Among the entries below, find the lines holding "eventuelle" and copy them.
______________________________
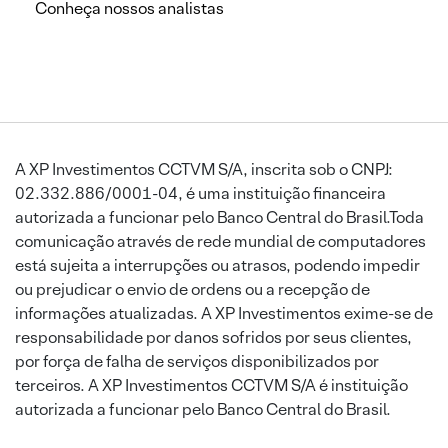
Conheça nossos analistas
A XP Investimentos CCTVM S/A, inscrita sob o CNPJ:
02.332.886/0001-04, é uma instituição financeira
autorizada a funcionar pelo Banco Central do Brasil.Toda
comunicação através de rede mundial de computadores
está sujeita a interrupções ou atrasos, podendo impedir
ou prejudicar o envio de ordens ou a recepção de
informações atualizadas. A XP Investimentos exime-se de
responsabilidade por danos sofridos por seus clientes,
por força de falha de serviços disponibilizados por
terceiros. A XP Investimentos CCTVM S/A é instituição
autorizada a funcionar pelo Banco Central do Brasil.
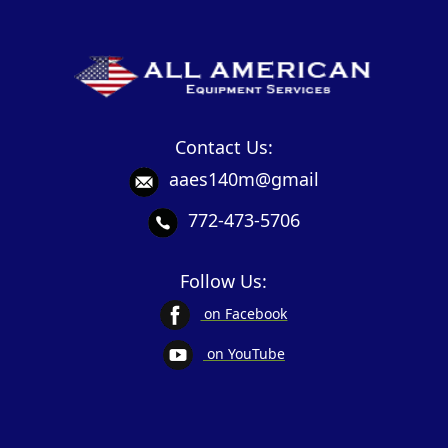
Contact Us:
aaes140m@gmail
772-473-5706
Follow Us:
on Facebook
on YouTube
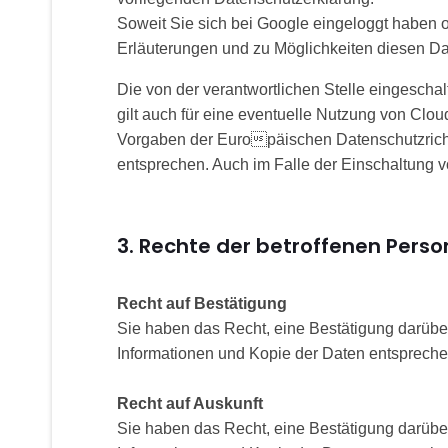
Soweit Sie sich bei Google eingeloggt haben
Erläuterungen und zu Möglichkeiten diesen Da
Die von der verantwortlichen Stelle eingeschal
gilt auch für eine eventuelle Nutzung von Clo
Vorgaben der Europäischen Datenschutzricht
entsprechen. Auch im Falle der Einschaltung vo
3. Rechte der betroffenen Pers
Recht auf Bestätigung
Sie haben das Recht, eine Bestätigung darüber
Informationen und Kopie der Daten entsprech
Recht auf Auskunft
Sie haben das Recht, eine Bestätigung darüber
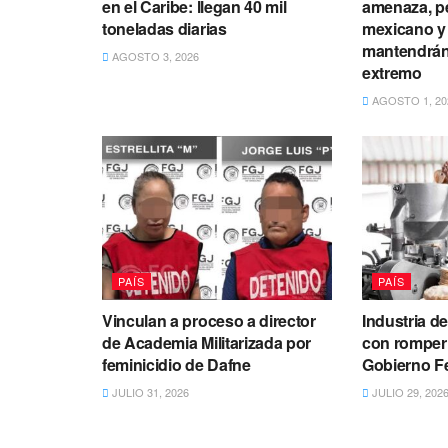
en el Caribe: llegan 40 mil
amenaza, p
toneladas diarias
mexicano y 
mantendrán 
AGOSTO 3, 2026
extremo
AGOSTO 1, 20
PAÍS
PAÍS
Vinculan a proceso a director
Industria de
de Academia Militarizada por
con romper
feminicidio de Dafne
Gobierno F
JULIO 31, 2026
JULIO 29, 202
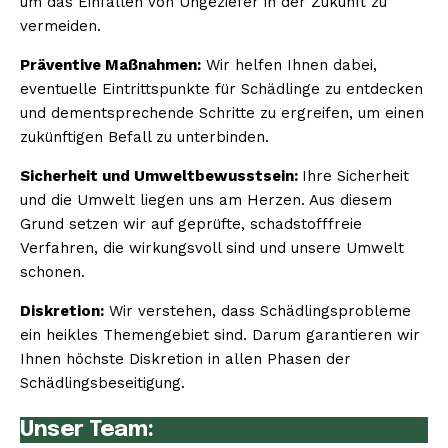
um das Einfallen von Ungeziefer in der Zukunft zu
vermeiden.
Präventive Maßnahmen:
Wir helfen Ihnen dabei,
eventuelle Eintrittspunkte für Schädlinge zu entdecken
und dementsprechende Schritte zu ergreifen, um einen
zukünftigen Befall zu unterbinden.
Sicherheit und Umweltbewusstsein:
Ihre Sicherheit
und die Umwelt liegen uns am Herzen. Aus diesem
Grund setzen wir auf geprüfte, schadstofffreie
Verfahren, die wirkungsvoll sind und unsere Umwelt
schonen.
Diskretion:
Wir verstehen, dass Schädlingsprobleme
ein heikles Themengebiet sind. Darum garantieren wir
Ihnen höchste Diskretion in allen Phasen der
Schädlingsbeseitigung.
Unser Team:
______________________________
◆ SOLUTION ◆
gilt auch für eine eventuelle Nutzung von Clo
eventuelle Eintrittspunkte für Schädlinge zu entdecken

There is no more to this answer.